Now is the time to remove the duplicates from your dataset.
Before doing this I would recommend duplicating / copying your dataset to another sheet or workbook entirely. You want to always keep your original data intact, even though you can use Excel to remove and filter the data you want. You don’t want to lose any data by wrongly clicking.
Now that you’ve made a copy of your data, it’s time to remove the duplicates.
To remove duplicates, do the following:
- Select the worksheet with duplicate values that you want to remove. Click Data → Table Tools → Remove Duplicates.
- Select the columns where you want to remove the duplicates.
In this case, I just want to remove duplicate blog titles. So I choose column D. I checked “My list contains headings” because there are two rows of headings before the data starts on this sheet.
Remember, Excel will remove the entire row that has the double value.
- Check data.
Excel now shows that many duplicate values have been found and removed and how many unique values are left.
You can now check your data. If you compare my first record to this record, you can see that all rows with the same blog title have been deleted.

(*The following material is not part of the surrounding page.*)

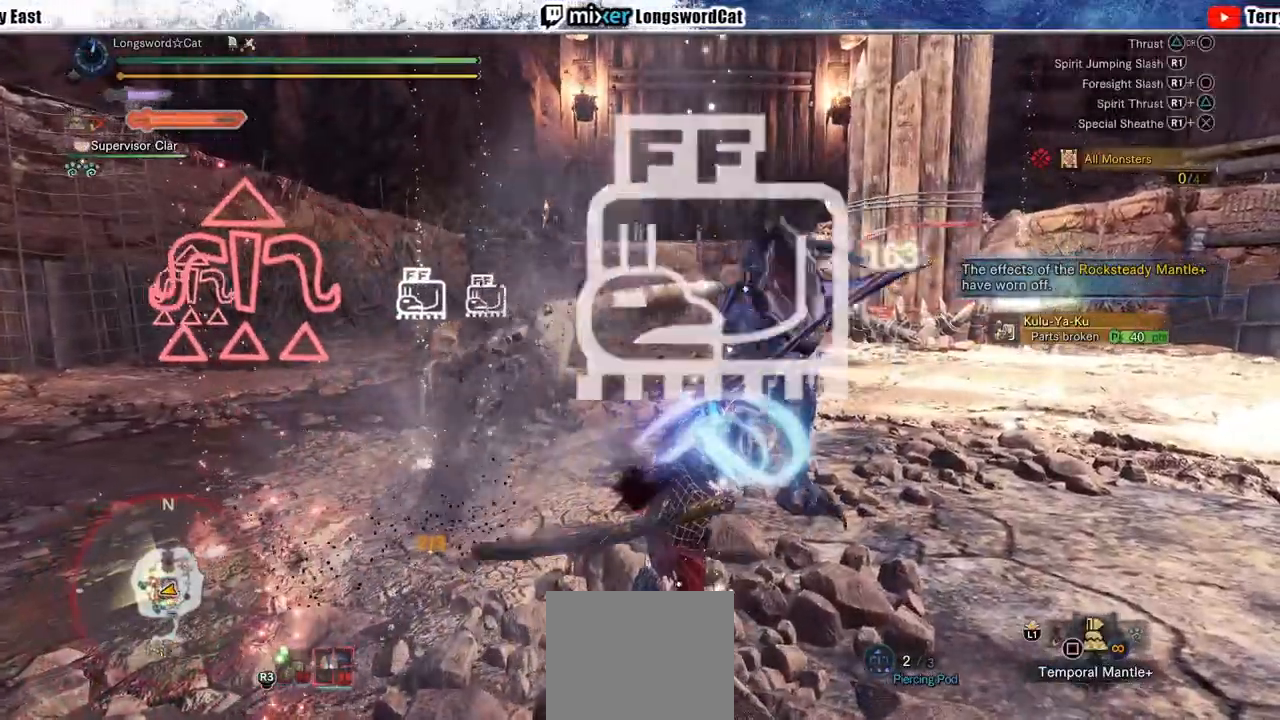
{"buttons": [], "left_stick": "center", "right_stick": "center", "events": [[83, "TRIANGLE", "up"], [117, "CIRCLE", "up"]]}
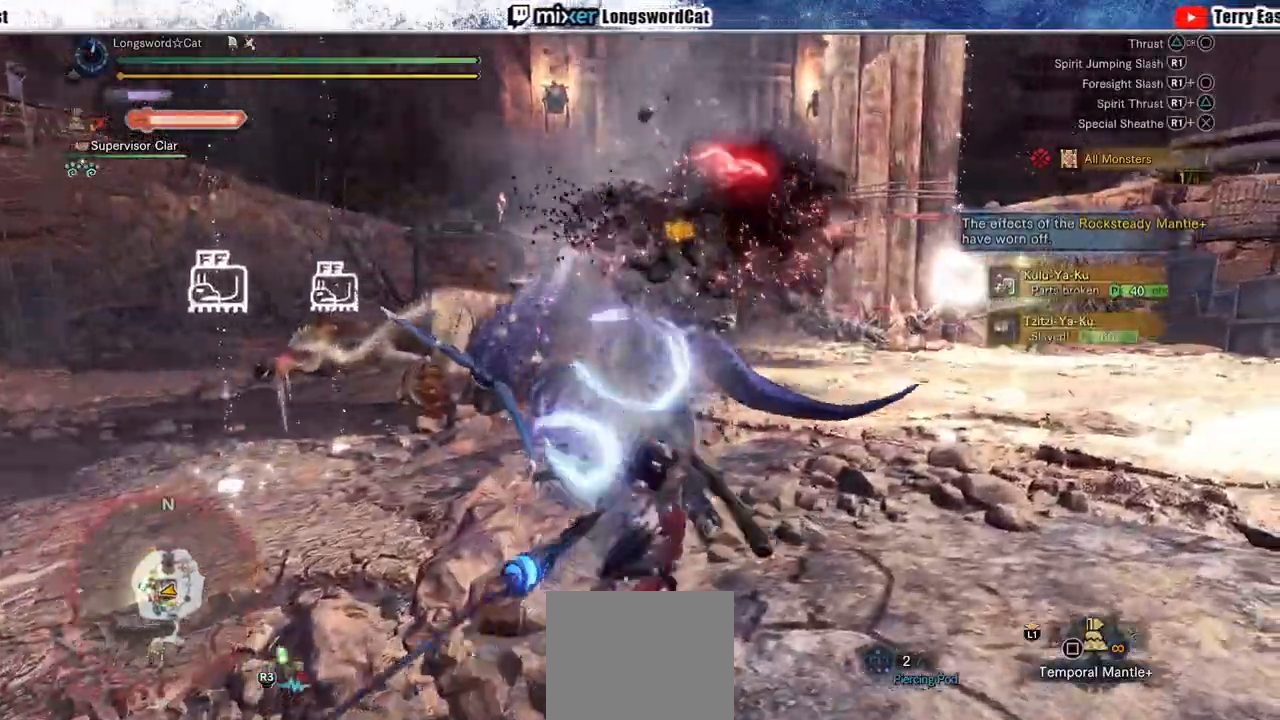
{"buttons": ["R1"], "left_stick": "center", "right_stick": "center", "events": [[133, "R1", "down"], [233, "DPAD_LEFT", "down"], [233, "R1", "up"], [283, "DPAD_LEFT", "up"], [300, "R1", "down"], [367, "R1", "up"], [450, "R1", "down"]]}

This is what the sheet looked like before:
And this is how it looks now:
When removing duplicates from Excel, be aware of which column you want to remove duplicates from, and remember that Excel will remove duplicates within a selected table range. You can highlight the entire workbook or just highlight the rows that contain data.
Excel automatically keeps the first occurrence of the value.
Working on marketing reports or a marketing excel spreadsheet can leave you frustrated and hit your head against the wall (is that just me?). Because of this, using Excel templates and following these simple instructions on formulas can help you improve your game.